**Selected passage**:
========

A Year on Angel Island is organized by Future Histories Lab and the Arts + Design Initiative. UC Berkeley departmental cosponsors include the Departments of Music; Theater, Dance, and Performance Studies; Ethnic Studies; History; and American Studies. Campus partners include the Arts Research Center, the Berkeley Interdisciplinary Migration Initiative, On the Same Page, Othering and Belonging Institute, Center for Race & Gender, Worth Ryder Gallery, and BAMPFA. Our community partner is the Angel Island Immigration Station Foundation.

  • 1 supplemental video

Undoing Time: Art and Histories of Incarceration | Julio Morales (Lecture, 75 minutes)

Undoing Time: Art and Histories of Incarceration | Julio Morales (Fall 2022 Speaker Series)

Lecture, 75 minutes; Part of the Fall 2022 Speaker Series (Landscapes of Migration, Incarceration and Resistance)

Click the title and scroll to the gray box below to access the video.

========

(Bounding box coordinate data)
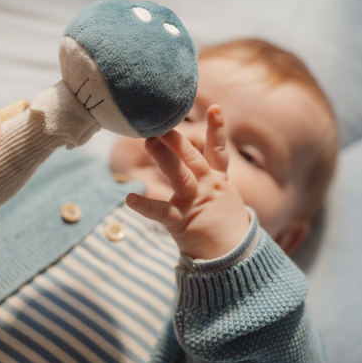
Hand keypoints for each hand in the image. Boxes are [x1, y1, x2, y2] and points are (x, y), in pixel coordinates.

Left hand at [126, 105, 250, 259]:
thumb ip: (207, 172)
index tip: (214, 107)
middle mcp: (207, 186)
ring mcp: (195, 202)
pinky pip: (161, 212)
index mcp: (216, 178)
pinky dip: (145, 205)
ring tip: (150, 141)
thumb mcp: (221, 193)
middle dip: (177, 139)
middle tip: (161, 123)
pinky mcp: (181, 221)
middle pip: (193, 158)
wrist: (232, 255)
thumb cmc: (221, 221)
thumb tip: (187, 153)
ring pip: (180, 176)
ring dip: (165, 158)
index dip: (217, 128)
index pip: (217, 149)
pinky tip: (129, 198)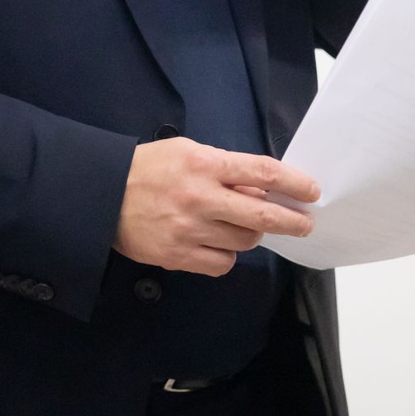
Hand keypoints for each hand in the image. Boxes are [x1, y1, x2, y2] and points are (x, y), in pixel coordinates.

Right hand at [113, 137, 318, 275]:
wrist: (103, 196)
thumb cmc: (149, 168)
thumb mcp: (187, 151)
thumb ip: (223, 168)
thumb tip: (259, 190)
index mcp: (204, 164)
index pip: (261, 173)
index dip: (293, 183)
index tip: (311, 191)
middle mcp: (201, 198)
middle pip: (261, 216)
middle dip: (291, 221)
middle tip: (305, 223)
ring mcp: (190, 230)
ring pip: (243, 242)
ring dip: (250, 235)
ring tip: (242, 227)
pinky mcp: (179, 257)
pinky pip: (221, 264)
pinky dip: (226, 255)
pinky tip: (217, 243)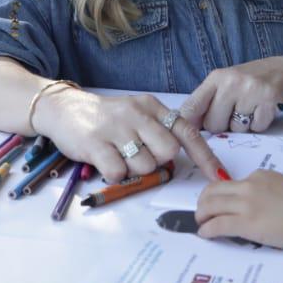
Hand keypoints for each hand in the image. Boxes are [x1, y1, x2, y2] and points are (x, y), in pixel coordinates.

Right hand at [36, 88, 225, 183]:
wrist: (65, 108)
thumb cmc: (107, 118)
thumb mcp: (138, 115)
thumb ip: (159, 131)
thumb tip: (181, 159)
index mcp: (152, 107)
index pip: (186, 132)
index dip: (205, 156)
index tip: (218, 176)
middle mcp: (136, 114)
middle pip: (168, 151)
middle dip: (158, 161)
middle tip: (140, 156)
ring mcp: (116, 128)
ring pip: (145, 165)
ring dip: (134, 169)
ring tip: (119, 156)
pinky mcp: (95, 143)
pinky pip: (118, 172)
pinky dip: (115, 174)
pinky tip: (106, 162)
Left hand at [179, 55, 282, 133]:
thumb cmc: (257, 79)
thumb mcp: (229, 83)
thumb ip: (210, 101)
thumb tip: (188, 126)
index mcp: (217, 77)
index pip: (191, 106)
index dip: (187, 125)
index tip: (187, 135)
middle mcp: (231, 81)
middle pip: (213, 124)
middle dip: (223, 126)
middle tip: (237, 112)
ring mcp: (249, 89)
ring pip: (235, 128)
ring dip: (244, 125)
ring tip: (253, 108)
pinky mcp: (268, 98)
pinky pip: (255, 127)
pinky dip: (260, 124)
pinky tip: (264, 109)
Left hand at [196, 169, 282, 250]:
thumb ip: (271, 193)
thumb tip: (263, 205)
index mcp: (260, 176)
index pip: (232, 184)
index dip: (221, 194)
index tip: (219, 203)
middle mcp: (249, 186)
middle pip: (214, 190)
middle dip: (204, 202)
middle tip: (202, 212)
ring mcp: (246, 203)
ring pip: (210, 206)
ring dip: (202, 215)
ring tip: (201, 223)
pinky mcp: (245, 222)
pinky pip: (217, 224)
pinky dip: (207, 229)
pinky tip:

========

**What the task asks**: Could you carry the text about A Year on Angel Island forward from its last sentence, keeping the style of the listing?

**Response for this exercise**:
Recording of presentation at @BAMPFA Osher Theater; free and open to the public Friday, November 4, 2022

Speaker: Julio Morales, Artist and Curator

Description: Curator Julio Morales talks about his current BAMPFA exhibition, Undoing Time: Art and Histories of Incarceration, which considers the cultures and institutions of confinement that have been centuries in the making. The exhibition features newly commissioned works based on art historical images of incarceration. The twelve contemporary artists in the exhibition—Carolina Aranibar-Fernández, Juan Brener, Raven Chacon, Cannupa Hanska Luger, Ashley Hunt, Sandra de la Loza, Michael Rohd, Paul Rucker, Xaviera Simmons, Stephanie Syjuco, Vincent Valdez, Mario Ybarra Jr.—invest in community collaboration, work in an expansive range of media, and rethink traditional archival research to consider how artistic expression reveals the underlying logics of criminality and correction.

Julio César Morales, by deploying a range of media and visual strategies, investigates issues of migration, underground economies, and labor on the personal and global scales. Morales’ practice explores diverse mediums specific to each project or body of work. He has painted watercolor illustrations that diagram human trafficking methods, employed the DJ turntable, produced video and time-based pieces, reenacted a famous meal–all to elucidate social interactions and political perspectives.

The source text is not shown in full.